At Full Scene, we want to be the best in the world at creating cost-effective lifestyle images for eCommerce brands.

When we first saw text-to-image models in action, it was clear there would be opportunity online retailers leverage this amazing break-through.

We think every product you sell should include lifestyle images. Some brands with big budgets and small assortments can afford to shoot them in the studio or even in the field. Awesome! But that’s probably not you. Our goal is to make it easy and affordable for every brand to include lifestyle images across your entire assortment.

Leveraging the Images You Have

The first critical decision we made was to leverage the images you already have. Most products include at least one image we can work with. By making this decision, we accepted two downsides: 1. We won’t be able to support 100% of products or categories, at least not with our core process. 2. Output will often not be “perfect”. If your brand requires perfection across your entire assortment, this solution is not for you.

A lot goes in to determining whether an image will work or not.

Contrast with Background
We need a shot of the product that allows us to extract it from image. Shots on white or gray backgrounds are ideal, but not required. We run into issues if the product appears to blend into the background, making it difficult or impossible to determine where the product ends and the background begins.

Lighting
The lighting needs to lend itself to blending into a realistic scene. Reflections, transparency and strong lighting from weird angles can make things difficult or impossible for us.

Angle
We generally like mid-angle shots, where it’s easy to create room for a scene in the background. Top-down or high-angle shots often don’t work well for us. Cutting Boards, for example, are often shot directly overhead or at a severe angle making it really hard on us.

Quality
Low quality images generally don’t work at all for us. The AI works hard to generate a scene for us that works with the product. If the product shot is grainy, the AI will generate an equally low quality scene around it. We know that search engines favor lightweight pages, but in some cases we can’t work with the images on your site.

Moving and Resizing

Most product shots, especially the ones on white or gray backgrounds, are extreme close ups. In order to generate a lifestyle image, we need make space to generate a scene. In almost every case, we will reduce the size of the product and move it.

We analyze each product and user our judgement to place the item in an ideal place for the scene we have in mind.

Here’s an example. In the original image, the product takes up all of the vertical space (border added so you can see the change clearly).

Here we’ve reduced the size by 30% and moved it down, making lots of room to create a scene.

We can also reposition the item up, left and right as needed, but try not to get too crazy.

Masking

When we ask the AI to generate an image for us, we provide it with an image of the product along with a mask, to tell it what it’s not allowed to change. Creating accurate masks is hard. We have made massive investments in our masking technology, enabling us to generate accurate masks at scale. It’s just one of the many ingredients in our secret sauce.

Prompts

A prompt is the information you submit to an AI model describing what you’d like it to create. Writing prompts that generate useful output is incredibly difficult. At Full Scene, we’ve developed technology to dynamically generate prompts for inbound products. And we’re always working on improving them. Most of our competitors provide you with an interface and expect you to start writing your own prompts. It’s painful, frustrating work.
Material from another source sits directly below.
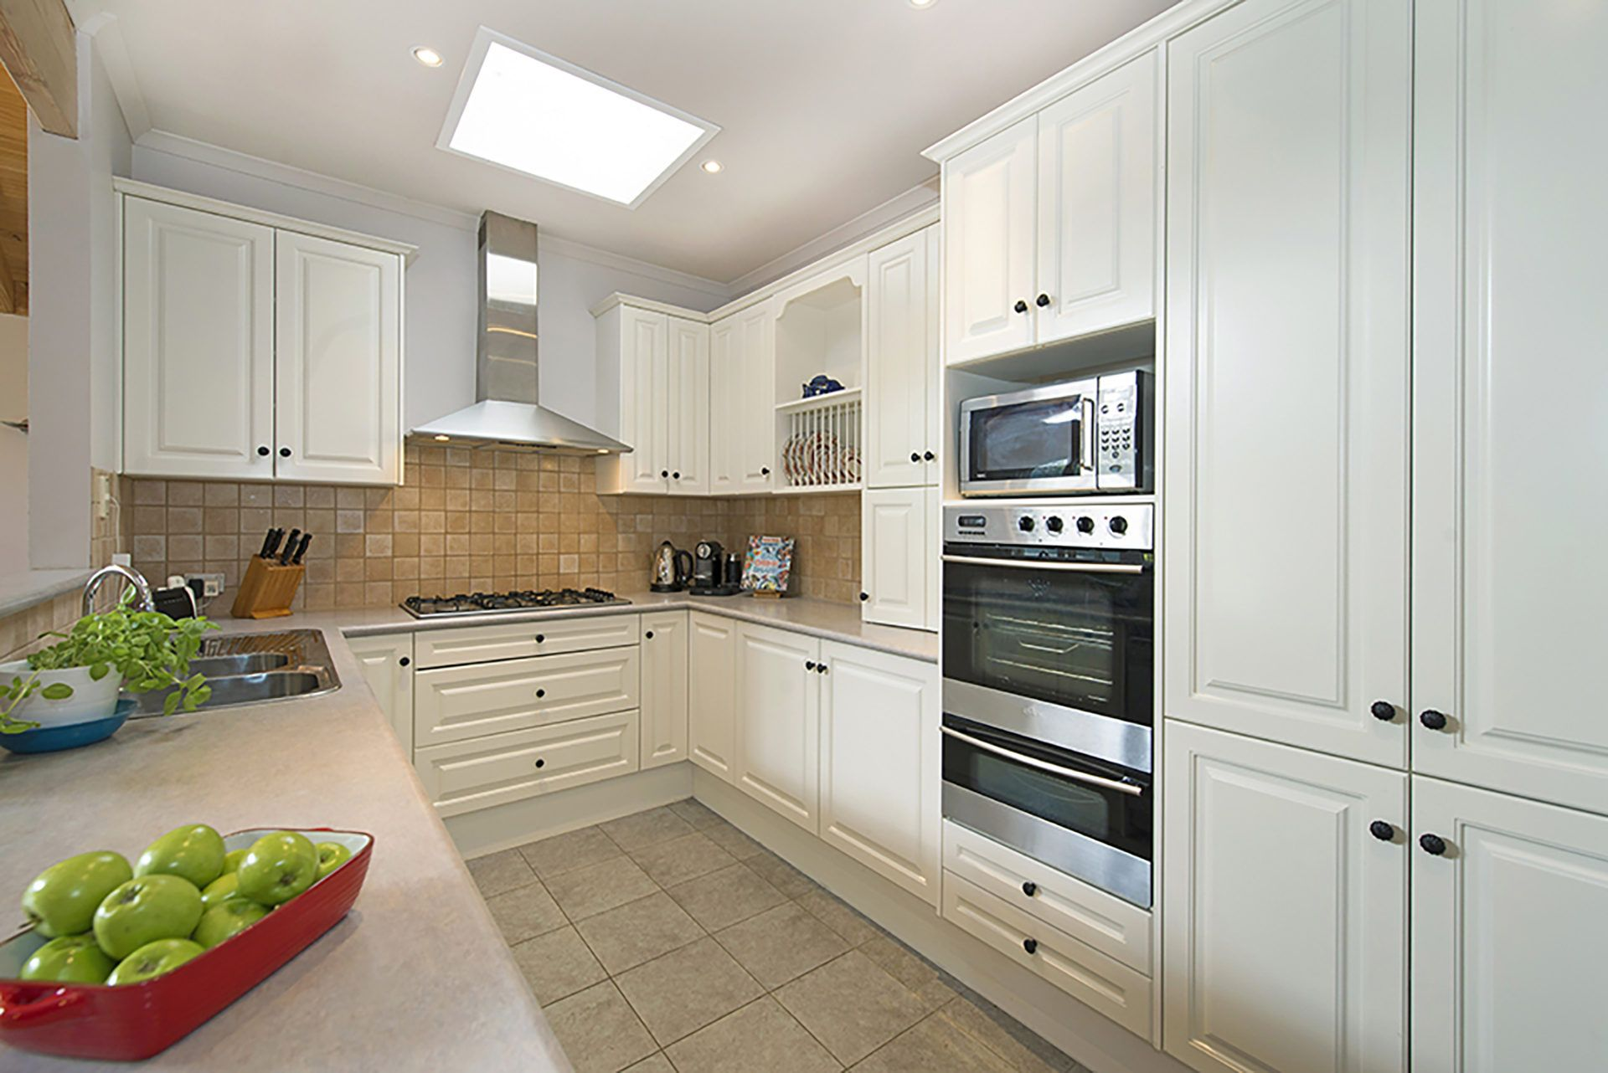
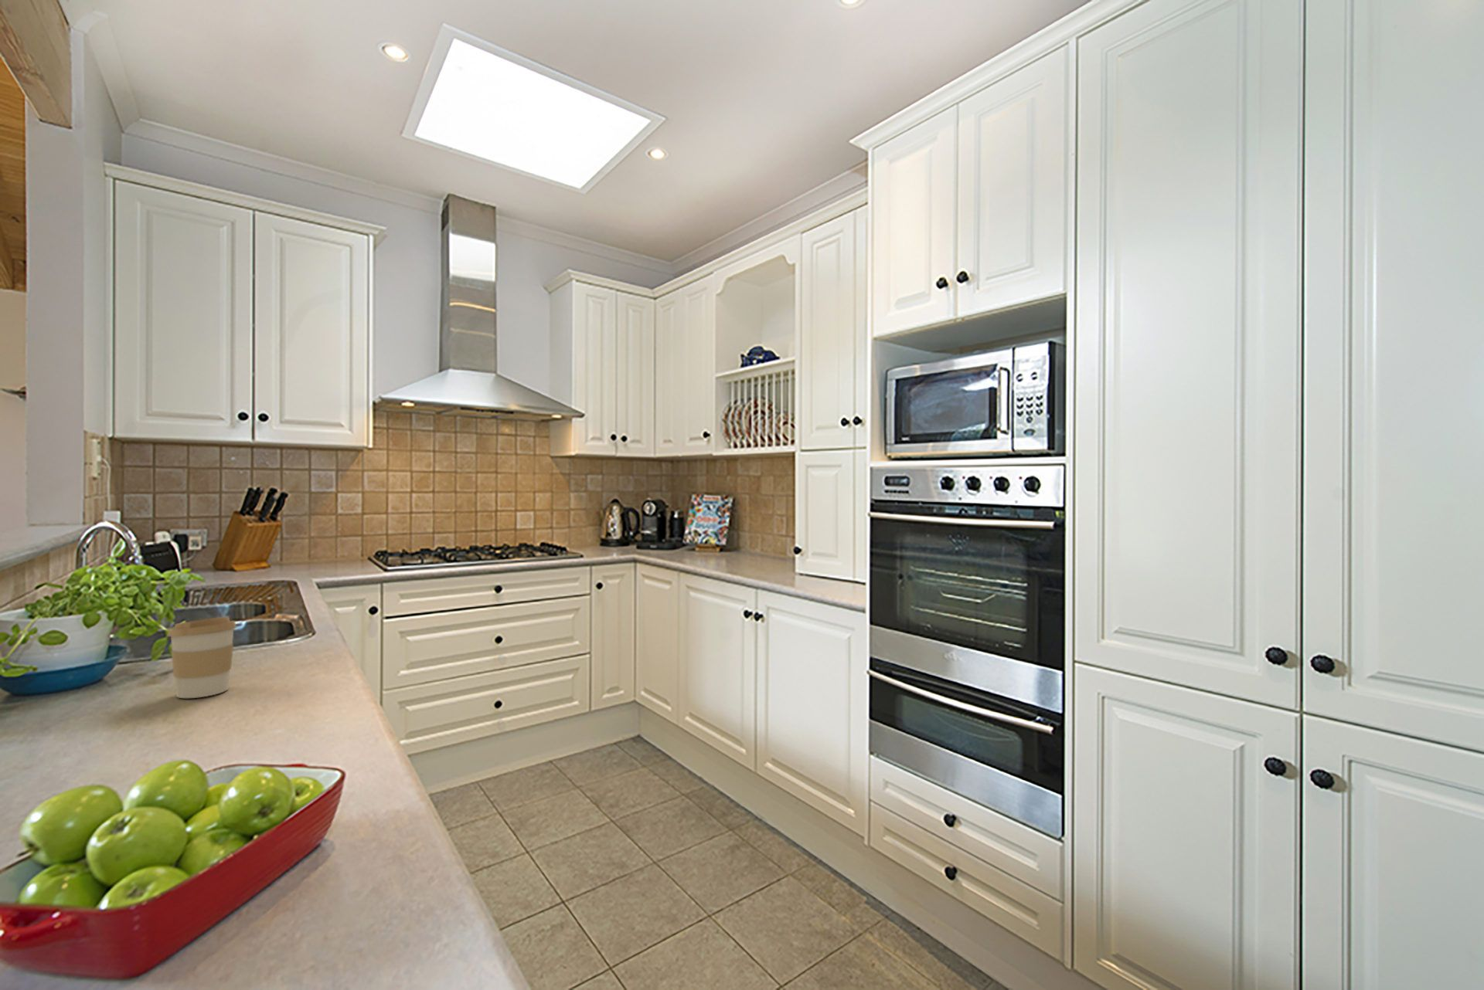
+ coffee cup [167,615,238,699]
But once you crack the code for a category, it just works. That’s another ingredient in our secret sauce. We do the heavy lifting for you.

Image Generation at Scale

When we first started working with this new technology, it became abundantly clear to us that the majority of images generated would be failures. As a result, we knew we would end up throwing away many bad images for every one we kept.
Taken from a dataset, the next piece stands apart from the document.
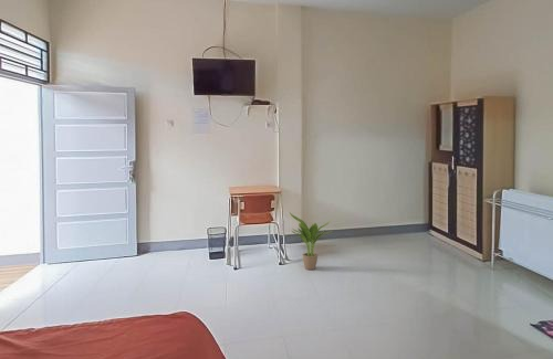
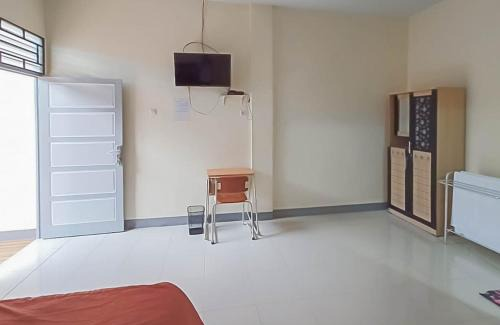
- potted plant [289,212,334,271]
With that in mind we’ve built our system a little different. Instead of a human sitting in front of an interface generating a handful of images one batch at a time, we generated hundreds (or thousands) of images at a time, scaling up as much capacity as needed to do so quickly.

Quality Assurance

When a new product is introduced to our system, prompts and settings are set automatically. In most cases those settings are fine and left untouched. However, human intervention is still needed in many cases, so we have a human review every product before a single image is generated.
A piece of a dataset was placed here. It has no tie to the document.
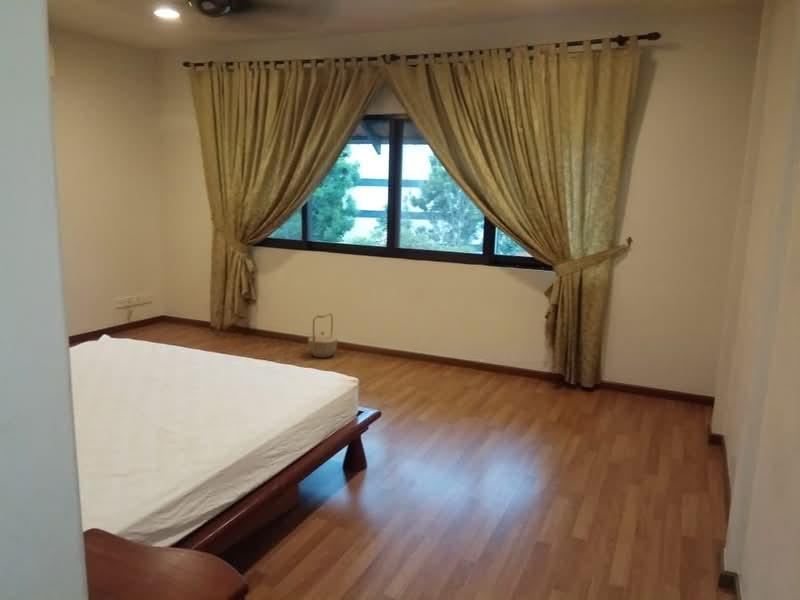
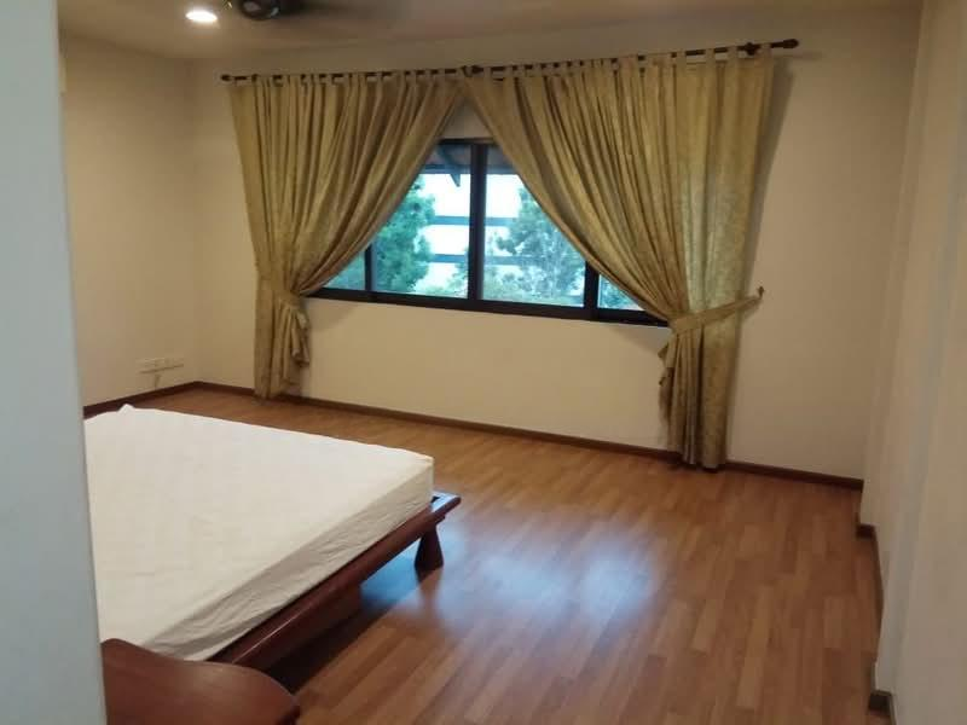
- basket [307,312,338,359]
Once the first batch of images is generated they are added to a queue for a human to review. Our expectation is that we’re only going to keep a small percentage of the output, the best of the best. If we’re not happy with the output as a whole, we flag the product and send it back to be re-run. We don’t want doing business for you to be painful, so we’ve built human intervention into our process. Another critical ingredient in our secret sauce.

Conclusion

We hope this overview helps you understand how we do things, why we’ve chosen the approach we’re taking and how it differs from our competition. AI has just begun to change how we do things, and we’re doing our small part to make the transition easy.